A further two prisoners were on restricted regimes due to discipline reasons.

Ms Fitzgerald said that, in 2013, the director general of the Irish Prison Service established a group to look at measures which could be introduced to reduce the number of inmates on restricted regimes with a view to ensuring that all receive, as a minimum standard, out- of-cell time of three hours per day to engage in exercise or activity.

“Since April 2015, prison governors have implemented individual case management plans for all prisoners who are accommodated on a 22- or 23-hour lock-up regime,” she added.

The Irish Penal Reform Trust (IPRT) regularly takes a census of the numbers of prisoners on restricted regimes. In the last count, taken in April, there were 259 inmates in a regime of which 253 were there at their own request — representing 6.9% of the prison population of 3,748 at that point. There were 43 prisoners on 22- and 23-hour lock-up. That constituted a decrease of 168, or 80%, on the number in lock-up for that long.

IPRT recently said that it acknowledged the difficult challenge for any prison service in balancing prisoner safety on one hand while, on the other, providing prisoners with a reasonable and humane regime.
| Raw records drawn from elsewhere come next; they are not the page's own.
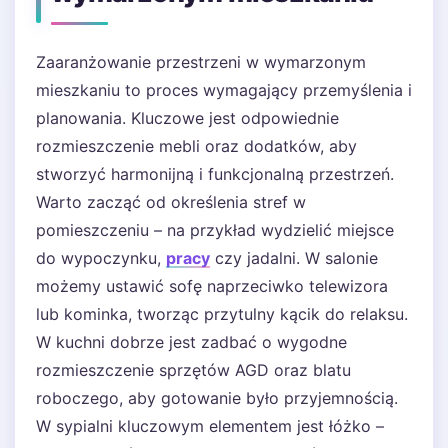
Zaaranżowanie przestrzeni w wymarzonym
mieszkaniu to proces wymagający przemyślenia i
planowania. Kluczowe jest odpowiednie
rozmieszczenie mebli oraz dodatków, aby
stworzyć harmonijną i funkcjonalną przestrzeń.
Warto zacząć od określenia stref w
pomieszczeniu – na przykład wydzielić miejsce
do wypoczynku,
pracy
czy jadalni. W salonie
możemy ustawić sofę naprzeciwko telewizora
lub kominka, tworząc przytulny kącik do relaksu.
W kuchni dobrze jest zadbać o wygodne
rozmieszczenie sprzętów AGD oraz blatu
roboczego, aby gotowanie było przyjemnością.
W sypialni kluczowym elementem jest łóżko –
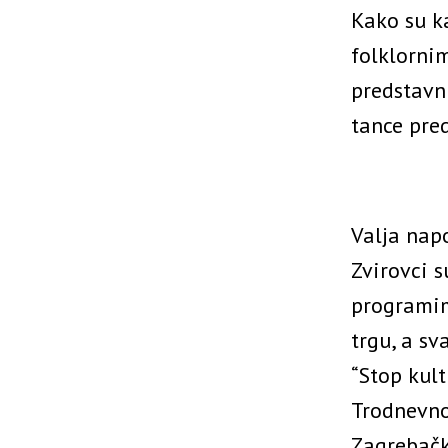
Kako su k
folklornim
predstavn
tance pred
Valja nap
Zvirovci 
programim
trgu, a sv
“Stop kult
Trodnevno
Zagrebačk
“However, when drawing this balance, it is IPRT’s position that the potential harm to prisoners’ mental health that can be caused by extended periods of isolation means that the practice of holding any category of prisoner on 23-hour lock-up must only ever be a temporary measure; that this cannot be a solution in itself to prisoner safety concerns; and that robust safeguards must be in place in relation to the use of such regimes.”